Well, let’s find out, shall we?
Disclaimer: This is probably going to be rubbish at being any sort of review, because, as any fule kno, Harry Potter and the Cursed Child is a play. Which I patently have not seen. And, much like screenplays and poetry, it’s not my usual reading medium of choice. The only plays I’ve read in my life are some Shakespeares when I was a precocious bairn (where all my Hotspur girls at) and from my GCSEs (Twelfth Night and The Merchant of Venice, and you’d better believe I felt short-changed by the lack of deaths), An Inspector Calls by J. B. Priestley , also from my GCSEs, and Who’s Afraid of Virginia Woolf by Edward Albee, which traumatised me last year.
This is not a review, this is just my opinion.
So Cursed Child was basically Daddy Issues: A Play. I wonder if Harry ever regretted naming his other kids after his parents, leaving Albus Severus as the odd one out. I guess he didn’t know he’d only have two sons and he was never very good at thinking ahead, but dude. Naming your kids is a big deal when you’re going to name them all after dead people.
We got to see what kind of dad Harry became (a Just Doing The Best He Could one) but it would have been nice to see what kind of mother Ginny was. Especially at the point where Harry just kept blundering in and making things worse, I would have thought that Ginny would have intervened. Again, we got some tiny little glimpses of Ginny’s experience in her first year with Tom Riddle’s diary, but again, it didn’t feel like enough? As a character she always seems a little bit blank to me. Maybe that’s just the nature of the game – there was never enough space for her around the Golden Trio – but it’s a bit sad.

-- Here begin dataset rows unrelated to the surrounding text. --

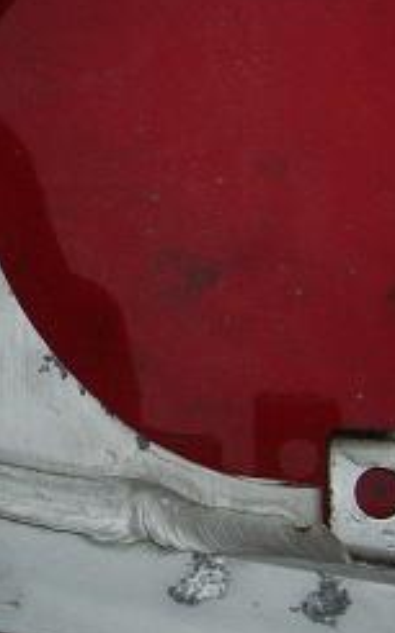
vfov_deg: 21.4
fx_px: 1672
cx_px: -129
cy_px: 233
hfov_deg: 13.0
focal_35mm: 97
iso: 100
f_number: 8
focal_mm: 5.8
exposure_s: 1/80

As I think everyone in the universe who’s read the play has opined, I would love to see how they do it on stage. It must be insane. I did find some of the stage directions were written a bit breathlessly though. I guess everyone has their own way of writing them, and as I’ve said, plays aren’t something I read a lot – and this play was pretty much expressly written to be read by the lay public, as was Fantastic Beasts and Where to Find Them – so chalk this up as an observation rather than a criticism.
Scorpius and Albus’s friendship was one of my favourite parts of the whole thing. Seeing what kind of dad Draco had become was almost more interesting than Harry, because Draco had a lot more changing to do from teenager to middle-aged man. Seeing how he dealt with being an ex-Death Eater, knowing he’d have it hanging over him his whole life and no one would ever let him forget it, how Astoria changed him (not that we got to see that directly, alas), how he tried to protect Scorpius from facing the consequences of what he’d done. And Scorpius mentioned that he thought he’d disappointed his dad, but Draco never seemed to show that at all. He was just fiercely protective of him.
The Polyjuice shenanigans and alternate timelines were really fun (and awful when necessary of course) and must be really great to act, and maybe one day we poor plebs will get the chance to actually see it happen. I’d love to stitch “You’re upsetting the Dementors and entirely ruining Voldemort Day.” one day. What a brilliant line to end Part One on.
All in all, I know I didn’t get as much out of it as I would have done by experiencing it the way it was meant to be experienced, but I did enjoy the read, and if I ever do get the chance to see it, I definitely will.